Coupled spinel manganese−cobalt oxide and MXene electrocatalysts towards efficient hydrogen evolution reaction

Abstract

A convenient and cost-effective strategy is developed to the controllable fabrication of the small-sized spinel MnCo 2 O 4 nanocrystals strongly coupled with 2D Ti 3 C 2 T x MXene nanosheets, which express exceptional electrocatalytic ability towards the hydrogen evolution reaction. • Heterojunction catalysts made from spinel MnCo 2 O 4 and MXene are first synthesized. • Ultrafine MnCo 2 O 4 nanocrystals are homogeneously dispersed on the MXene surface. • The intimate 0D/2D interfacial connection enables strong electronic interactions. • The newly-designed catalysts show superior electrocatalytic ability for hydrogen evolution. Although nanostructured spinel oxides have been considered as potential electrode materials for the hydrogen evolution reaction (HER), their catalytic properties still need to be substantially improved to meet the requirements of practical use. In this work, we present the rational design and controllable synthesis of nanosized spinel manganese−cobalt oxide strongly coupled with ultrathin Ti 3 C 2 T x MXene nanosheets (MnCo 2 O 4 /Ti 3 C 2 T x ) through a facile and cost-effective strategy.
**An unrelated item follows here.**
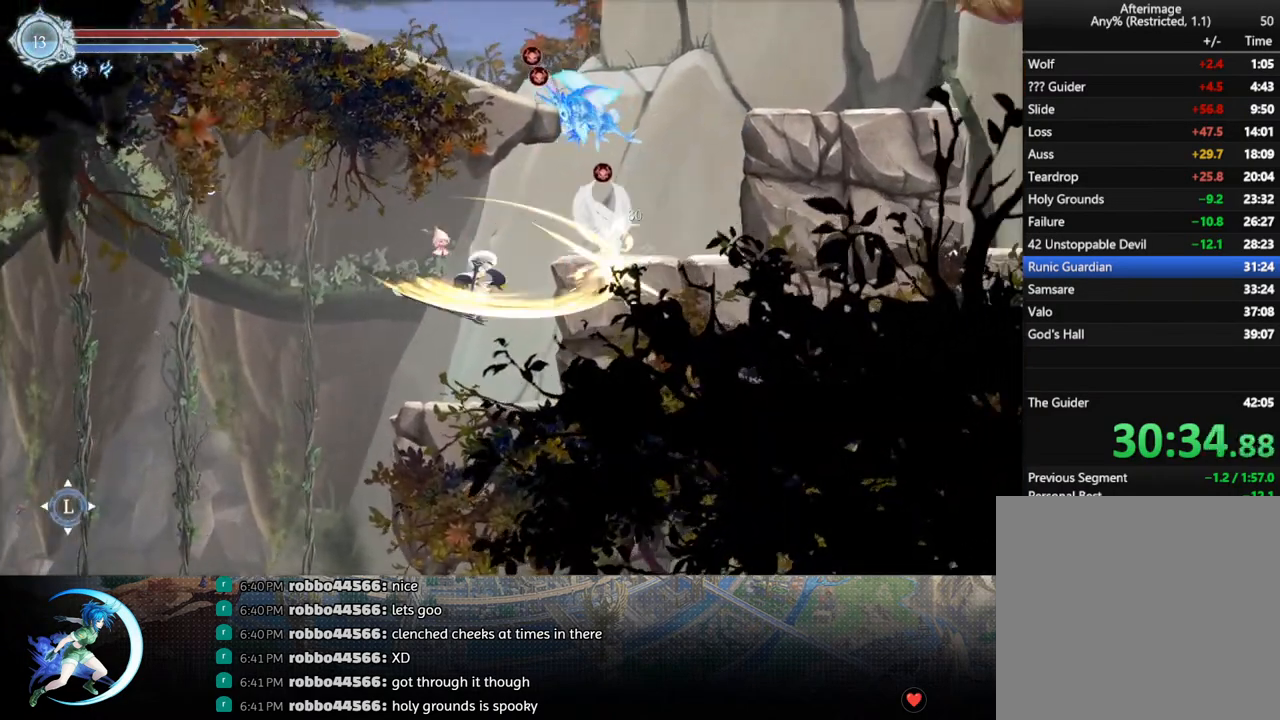
{"buttons": [], "left_stick": "center", "right_stick": "center", "events": [[33, "CROSS", "down"], [117, "CROSS", "up"], [183, "TRIANGLE", "down"], [267, "TRIANGLE", "up"], [300, "DPAD_DOWN", "down"], [367, "CROSS", "down"], [483, "DPAD_DOWN", "up"], [500, "CROSS", "up"]]}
The effective combination of spinel MnCo 2 O 4 with Ti 3 C 2 T x nanosheets generates a number of attractive structural features with strong synergistic effects, such as highly accessible surface areas, intimate 0D/2D interfacial connection, full exposure of abundant active sites, optimized electronic structure, and excellent electron conductivity, all of which are very desirable for the HER process. Consequently, the resulting MnCo 2 O 4 /Ti 3 C 2 T x electrocatalyst possesses an unusual HER ability with a low onset potential of only 51 mV, a small Tafel slope of 79 mV dec −1 and exceptional long-term stability, markedly outperforming the bare MnCo 2 O 4 and Ti 3 C 2 T x electrocatalysts.